A Dr. Zaria Hafsat Ahmad falou sobre as causas dos cancros infantil, que são geralmente desconhecidas, “mas há certas coisas que predispõem a criança ao cancro, como a genética, que pode ser herdada ou não. Existem outras coisas como as infeções. A malária tem sido implicada no desenvolvimento do cancro infantil – como é o caso do linfoma de Burkitt”, disse.

A oncologista explica que também “existe outro vírus que tem sido implicado no desenvolvimento de cancros infantis, que é o vírus do VIH. Além disso, filhos de mães que foram submetidas a radiação durante a gravidez também correm um maior risco de desenvolver cancro”.

Embora haja um aumento de casos de cancro pediátrico, como a leucemia, Zaria afirma que em Abuja existe apenas 1 oncologista pediátrico para cada 40 crianças com cancro.

A falta de informação leva a que os “pais, quando pressentem algo está errado com a criança, mais facilmente a levam a curandeiros ou a igrejas do que a centros de saúde primários, hospitais ou clínicas.
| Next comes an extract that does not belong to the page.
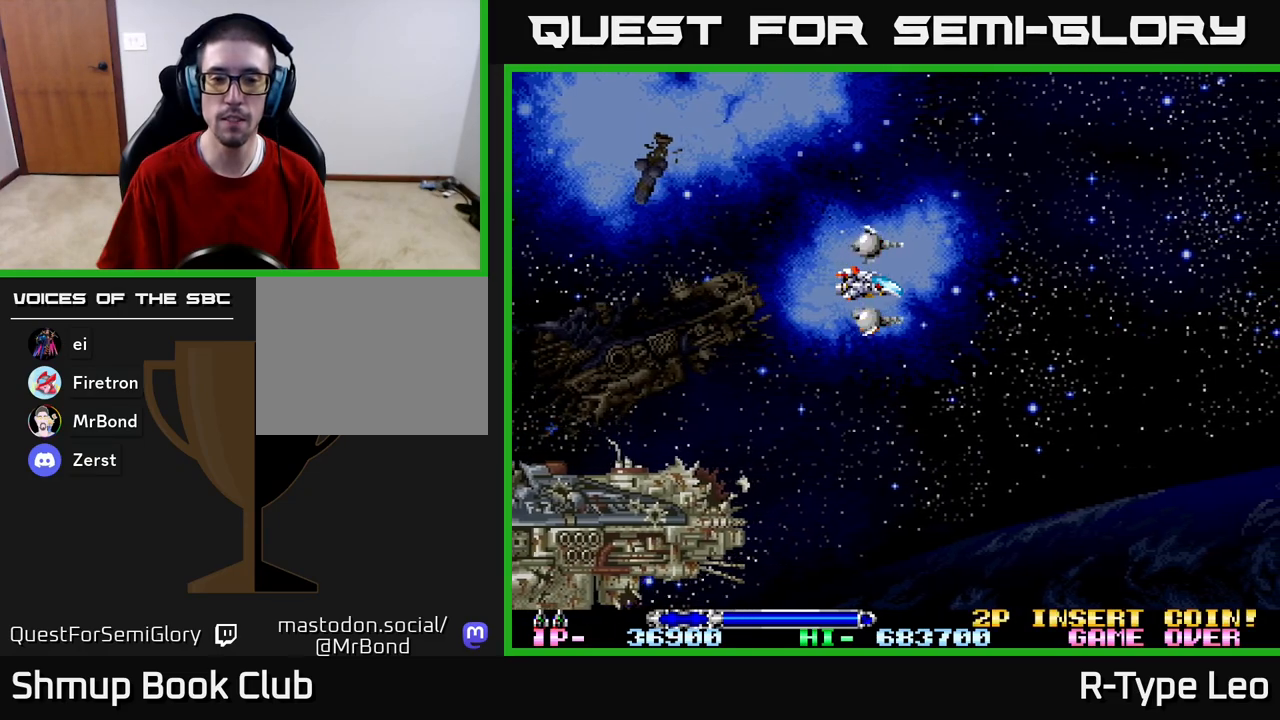
{"buttons": ["R2", "DPAD_DOWN"], "left_stick": "center", "right_stick": "center", "events": [[33, "DPAD_DOWN", "down"], [83, "R2", "down"]]}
Quando as crianças chegam até nós, já os pais gastaram todo o pouco dinheiro que tinham. E as crianças muitas vezes estão já num estado avançado da doença, desnutridas e anémicas”.
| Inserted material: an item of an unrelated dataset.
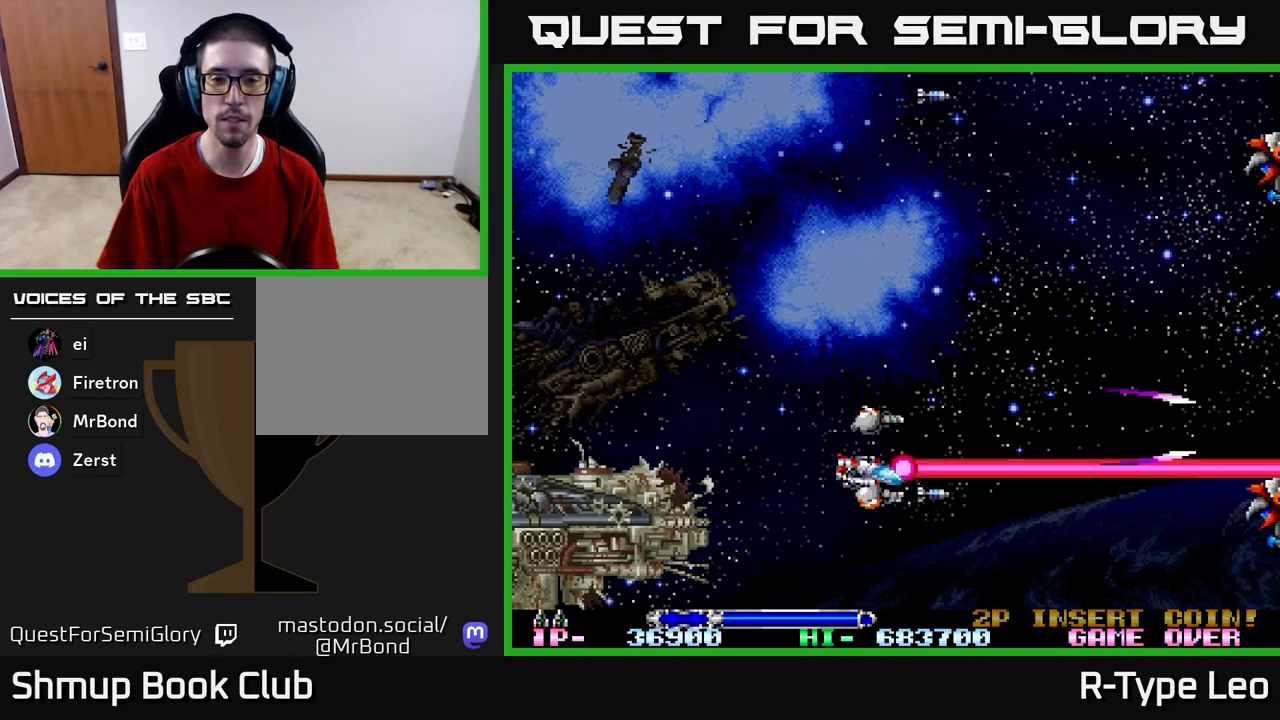
{"buttons": ["R2", "DPAD_UP"], "left_stick": "center", "right_stick": "center", "events": [[150, "DPAD_DOWN", "up"], [217, "DPAD_UP", "down"], [267, "DPAD_LEFT", "down"], [333, "DPAD_LEFT", "up"]]}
“O preço dos tratamentos é muito elevado, para além de que são muito difíceis de encontrar; por isso é que muitos pais fogem ou saem do hospital contra o conselho do médico”, disse a médica.

Runcie Chidebe, psicóloga e diretora executiva do Projeto Pink Blue, uma organização que desde 2013 defende o controlo e o tratamento do cancro, afirmou que existe uma necessidade urgente “de que o governo priorize o cancro a todos os níveis: prevenção, cuidado e tratamento. O financiamento e o orçamento para a saúde são muito baixos na Nigéria”.

“Para a população da Nigéria, 8 centros de cancro, onde apenas 3 ou 4 máquinas de radiação funcionam, são insuficientes. Seria extremamente benéfico se as triagens pudessem ser feitas em centros de saúde públicos e hospitais, de forma a podermos detetar a doença mais cedo, o que fará com que o prognóstico seja melhor”, disse a psicóloga.

É difícil determinar qual a proporção de crianças que recebe ajuda médica.

Fátima e Abijia são apenas parte das 200 mil crianças diagnosticadas anualmente com cancro em todo o mundo, mas poderiam ter sido salvas se tivessem sido diagnosticadas de forma precoce e tratadas adequadamente.